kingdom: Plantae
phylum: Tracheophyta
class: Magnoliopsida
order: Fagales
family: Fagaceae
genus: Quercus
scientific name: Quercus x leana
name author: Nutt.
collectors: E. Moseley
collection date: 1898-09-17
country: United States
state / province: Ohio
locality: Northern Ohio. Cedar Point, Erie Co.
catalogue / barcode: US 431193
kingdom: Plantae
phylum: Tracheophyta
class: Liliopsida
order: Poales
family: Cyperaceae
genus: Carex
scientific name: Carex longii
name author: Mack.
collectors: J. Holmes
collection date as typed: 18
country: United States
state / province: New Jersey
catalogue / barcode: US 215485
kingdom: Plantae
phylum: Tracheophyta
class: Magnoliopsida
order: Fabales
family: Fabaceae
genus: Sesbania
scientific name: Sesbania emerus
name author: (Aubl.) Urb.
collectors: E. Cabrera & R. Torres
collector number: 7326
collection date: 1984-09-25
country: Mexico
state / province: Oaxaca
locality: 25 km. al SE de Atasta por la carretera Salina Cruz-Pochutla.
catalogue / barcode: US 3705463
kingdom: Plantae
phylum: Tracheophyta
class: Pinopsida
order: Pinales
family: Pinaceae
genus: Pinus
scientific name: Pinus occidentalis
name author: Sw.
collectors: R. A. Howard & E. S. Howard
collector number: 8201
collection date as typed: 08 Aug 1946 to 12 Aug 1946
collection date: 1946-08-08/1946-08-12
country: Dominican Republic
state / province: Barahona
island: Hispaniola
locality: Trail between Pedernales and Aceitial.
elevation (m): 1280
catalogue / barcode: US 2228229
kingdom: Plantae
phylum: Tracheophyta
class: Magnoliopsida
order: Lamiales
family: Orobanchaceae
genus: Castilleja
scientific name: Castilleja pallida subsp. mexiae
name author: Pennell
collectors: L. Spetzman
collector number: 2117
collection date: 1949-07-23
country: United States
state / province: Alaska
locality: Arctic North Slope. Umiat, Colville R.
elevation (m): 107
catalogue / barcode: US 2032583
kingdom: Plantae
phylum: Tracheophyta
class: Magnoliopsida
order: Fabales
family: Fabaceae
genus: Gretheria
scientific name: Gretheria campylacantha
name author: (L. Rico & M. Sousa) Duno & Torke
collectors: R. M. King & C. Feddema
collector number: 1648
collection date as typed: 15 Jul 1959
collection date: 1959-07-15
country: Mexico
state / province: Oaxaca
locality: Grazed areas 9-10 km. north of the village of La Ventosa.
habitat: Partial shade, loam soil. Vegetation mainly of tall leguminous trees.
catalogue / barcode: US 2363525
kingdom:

========

CONSIGNE - Pouvez-vous donner toutes les lignes ci-dessus sous forme de liste numérotée, sans les lignes vides ?

RÉPONSE RÉDIGÉE -
1. kingdom: Plantae
2. phylum: Tracheophyta
3. class: Magnoliopsida
4. order: Fagales
5. family: Fagaceae
6. genus: Quercus
7. scientific name: Quercus x leana
8. name author: Nutt.
9. collectors: E. Moseley
10. collection date: 1898-09-17
11. country: United States
12. state / province: Ohio
13. locality: Northern Ohio. Cedar Point, Erie Co.
14. catalogue / barcode: US 431193
15. kingdom: Plantae
16. phylum: Tracheophyta
17. class: Liliopsida
18. order: Poales
19. family: Cyperaceae
20. genus: Carex
21. scientific name: Carex longii
22. name author: Mack.
23. collectors: J. Holmes
24. collection date as typed: 18
25. country: United States
26. state / province: New Jersey
27. catalogue / barcode: US 215485
28. kingdom: Plantae
29. phylum: Tracheophyta
30. class: Magnoliopsida
31. order: Fabales
32. family: Fabaceae
33. genus: Sesbania
34. scientific name: Sesbania emerus
35. name author: (Aubl.) Urb.
36. collectors: E. Cabrera & R. Torres
37. collector number: 7326
38. collection date: 1984-09-25
39. country: Mexico
40. state / province: Oaxaca
41. locality: 25 km. al SE de Atasta por la carretera Salina Cruz-Pochutla.
42. catalogue / barcode: US 3705463
43. kingdom: Plantae
44. phylum: Tracheophyta
45. class: Pinopsida
46. order: Pinales
47. family: Pinaceae
48. genus: Pinus
49. scientific name: Pinus occidentalis
50. name author: Sw.
51. collectors: R. A. Howard & E. S. Howard
52. collector number: 8201
53. collection date as typed: 08 Aug 1946 to 12 Aug 1946
54. collection date: 1946-08-08/1946-08-12
55. country: Dominican Republic
56. state / province: Barahona
57. island: Hispaniola
58. locality: Trail between Pedernales and Aceitial.
59. elevation (m): 1280
60. catalogue / barcode: US 2228229
61. kingdom: Plantae
62. phylum: Tracheophyta
63. class: Magnoliopsida
64. order: Lamiales
65. family: Orobanchaceae
66. genus: Castilleja
67. scientific name: Castilleja pallida subsp. mexiae
68. name author: Pennell
69. collectors: L. Spetzman
70. collector number: 2117
71. collection date: 1949-07-23
72. country: United States
73. state / province: Alaska
74. locality: Arctic North Slope. Umiat, Colville R.
75. elevation (m): 107
76. catalogue / barcode: US 2032583
77. kingdom: Plantae
78. phylum: Tracheophyta
79. class: Magnoliopsida
80. order: Fabales
81. family: Fabaceae
82. genus: Gretheria
83. scientific name: Gretheria campylacantha
84. name author: (L. Rico & M. Sousa) Duno & Torke
85. collectors: R. M. King & C. Feddema
86. collector number: 1648
87. collection date as typed: 15 Jul 1959
88. collection date: 1959-07-15
89. country: Mexico
90. state / province: Oaxaca
91. locality: Grazed areas 9-10 km. north of the village of La Ventosa.
92. habitat: Partial shade, loam soil. Vegetation mainly of tall leguminous trees.
93. catalogue / barcode: US 2363525
94. kingdom:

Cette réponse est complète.